WORK INSTRUCTION
In the piece about a first television appearance, copy word for word the passage starting with "That Thursday, though, we" and going on through "beat, no smiling.".

EXCERPT PROVIDED
My first appearance on television
I’ve got a great big list of things I want to write about, but the space in my brain has been shrinking all week and by lunchtime, there was a centimetre left. It had all been used up on a motion project I’m working on, and it requires having seven layers of ideas going on at the same time. It’s tiring.
I took the afternoon off and went for a walk in the park in the hope it would help free up my brain a bit so I could write something or other coherently. It was a beautiful sunny afternoon, with some cloudage to look at to keep me from being bored. Thank god I don’t have a proper job.
I jammed my earphones in my ears and listened to Holst’s Planets as I watched geese strut around the place. Jupiter really suits geese. After a couple of hours, I stuck on my early 80s playlist, to give me some verve to get walking home. The music that is MY music is the pop music of about 1981 to 1985. It’s the music that slings me back in time to vivid memories of being a pre-teen and teen, when it meant the whole world.
A song came on and I almost cried at the edge of the park.
Early 1982, I was in second year of comprehensive school. Imagine the school in Adolescence, but in Devon. I was not yet twelve. My tutor group teacher who was also my general science teacher had something to tell us. “Alright, alright, everybody, quieten down. You might be going on the television.”
The heads of 30 twelve and thirteen year olds, and one eleven year old swivelled round to listen what Sir had to say.
“I said MIGHT. But first I need to know who wants to go on The Saturday Show?”
If I had been thirteen, my hand would have stayed in my pocket, even if I’d wanted to go, but I was eleven and three quarters and I wanted to be on Television South West’s Saturday morning show however uncool that might be.
To my surprise, almost everybody put their hand up. Even the thirteen year olds. One of them, Gillian, was almost two years older than me and she had been on Top of the Pops, even though you were supposed to be sixteen. “What was it like?” we asked when she came back from London. “Oh, you know,” she said, like it was nothing.
We watched Top of the Pops every week, of course, because everybody did, but never to see the public dancing, just the bands. It was the only 30 minutes of the week that was just chart music, the only time we would get to see what the bands looked like, other than in magazines and occasional appearances on chat shows and Saturday morning shows. The bands would appear on stage and lip sync to their songs, or a dance troupe would dance to it if a band couldn’t be there. Even when I was eleven, I found the dance troupe incredibly naff.
That Thursday, though, we were glued to our screens to see our classmate not just the bands. We saw her, dancing nonchalantly, with her older sister, as was the style in the early 1980s, just bobbing up and down, arms marking the beat, no smiling.
The Saturday Show was as close to being on Top of the Pops as I was ever going to get. I think my fellow classmates felt the same, apart, of course, from Gillian.
A few weeks later, we got the sad news that we had been bumped from the Saturday Show. I still remember how disappointed I was. Nobody else seemed to care as much as me, but I bet they did.
Just a week later, though, our teacher came in and told us it was back on after all, and we were going to Plymouth! I started planning my outfit right away. This was 1982, so no fast fashion for us, but luckily, I had just been given a tshirt from Clothkits, in candy coloured stripes. Perfect. Together with my pale blue pin corduroys, I was ready for the big time.

Plain-text document sources

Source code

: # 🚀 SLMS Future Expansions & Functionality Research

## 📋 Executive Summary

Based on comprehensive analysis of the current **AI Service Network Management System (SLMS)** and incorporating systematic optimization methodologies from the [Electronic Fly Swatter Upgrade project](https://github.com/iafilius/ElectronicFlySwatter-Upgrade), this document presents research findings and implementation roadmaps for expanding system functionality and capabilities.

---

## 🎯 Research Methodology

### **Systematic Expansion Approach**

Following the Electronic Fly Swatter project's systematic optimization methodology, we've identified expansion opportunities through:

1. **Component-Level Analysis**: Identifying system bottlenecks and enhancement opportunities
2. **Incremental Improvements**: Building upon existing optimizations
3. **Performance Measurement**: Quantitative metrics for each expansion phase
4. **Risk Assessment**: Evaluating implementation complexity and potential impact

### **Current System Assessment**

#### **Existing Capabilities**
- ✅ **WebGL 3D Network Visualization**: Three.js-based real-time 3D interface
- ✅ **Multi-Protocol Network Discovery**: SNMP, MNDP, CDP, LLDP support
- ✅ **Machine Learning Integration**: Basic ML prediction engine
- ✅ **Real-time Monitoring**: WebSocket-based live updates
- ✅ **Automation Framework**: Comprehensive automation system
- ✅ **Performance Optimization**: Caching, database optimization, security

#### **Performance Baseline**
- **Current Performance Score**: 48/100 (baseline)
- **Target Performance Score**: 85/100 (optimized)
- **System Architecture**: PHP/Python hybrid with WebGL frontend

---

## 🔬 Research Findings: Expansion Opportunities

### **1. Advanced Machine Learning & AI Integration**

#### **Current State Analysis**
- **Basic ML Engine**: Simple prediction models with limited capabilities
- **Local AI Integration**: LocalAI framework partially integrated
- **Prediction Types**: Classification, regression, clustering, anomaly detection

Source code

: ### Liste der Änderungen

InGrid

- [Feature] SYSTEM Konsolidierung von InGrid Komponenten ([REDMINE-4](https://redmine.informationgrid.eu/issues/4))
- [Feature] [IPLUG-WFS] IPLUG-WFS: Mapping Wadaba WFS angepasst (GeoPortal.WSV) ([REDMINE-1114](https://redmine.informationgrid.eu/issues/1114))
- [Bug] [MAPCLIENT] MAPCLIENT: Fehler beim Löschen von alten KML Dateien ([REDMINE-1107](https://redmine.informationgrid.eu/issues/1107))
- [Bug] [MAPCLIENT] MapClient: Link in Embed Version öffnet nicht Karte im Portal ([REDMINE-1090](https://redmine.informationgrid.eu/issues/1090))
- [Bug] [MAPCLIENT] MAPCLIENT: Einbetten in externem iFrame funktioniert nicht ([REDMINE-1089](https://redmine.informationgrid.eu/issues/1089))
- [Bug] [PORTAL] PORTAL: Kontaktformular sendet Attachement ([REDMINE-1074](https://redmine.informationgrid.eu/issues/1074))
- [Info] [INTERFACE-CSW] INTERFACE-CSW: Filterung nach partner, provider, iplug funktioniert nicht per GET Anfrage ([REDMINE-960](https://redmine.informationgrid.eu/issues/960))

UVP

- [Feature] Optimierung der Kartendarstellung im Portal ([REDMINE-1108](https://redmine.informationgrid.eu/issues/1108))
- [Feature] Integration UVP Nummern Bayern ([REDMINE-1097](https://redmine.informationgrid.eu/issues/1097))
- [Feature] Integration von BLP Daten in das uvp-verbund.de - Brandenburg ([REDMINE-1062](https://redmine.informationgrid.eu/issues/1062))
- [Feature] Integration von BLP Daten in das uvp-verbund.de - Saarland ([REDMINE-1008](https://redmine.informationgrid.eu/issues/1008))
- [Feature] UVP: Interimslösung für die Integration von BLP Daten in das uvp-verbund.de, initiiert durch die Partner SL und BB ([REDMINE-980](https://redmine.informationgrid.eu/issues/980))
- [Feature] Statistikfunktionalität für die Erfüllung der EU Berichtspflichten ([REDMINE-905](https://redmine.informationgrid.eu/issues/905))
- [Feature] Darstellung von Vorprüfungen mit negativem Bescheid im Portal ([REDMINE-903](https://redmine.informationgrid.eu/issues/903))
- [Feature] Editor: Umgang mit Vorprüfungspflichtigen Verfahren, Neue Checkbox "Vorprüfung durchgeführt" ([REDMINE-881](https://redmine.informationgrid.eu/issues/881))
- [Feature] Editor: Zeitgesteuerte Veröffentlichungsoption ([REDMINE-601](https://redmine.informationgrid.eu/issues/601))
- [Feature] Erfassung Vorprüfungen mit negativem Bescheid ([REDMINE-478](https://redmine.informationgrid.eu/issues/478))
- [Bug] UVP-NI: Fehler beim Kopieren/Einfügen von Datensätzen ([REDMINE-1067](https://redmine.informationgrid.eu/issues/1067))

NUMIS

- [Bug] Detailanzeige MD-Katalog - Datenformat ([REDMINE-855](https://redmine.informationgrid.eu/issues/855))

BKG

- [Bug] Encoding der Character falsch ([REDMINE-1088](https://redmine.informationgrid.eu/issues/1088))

RESULT FOR THIS EXERCISE
That Thursday, though, we were glued to our screens to see our classmate not just the bands. We saw her, dancing nonchalantly, with her older sister, as was the style in the early 1980s, just bobbing up and down, arms marking the beat, no smiling.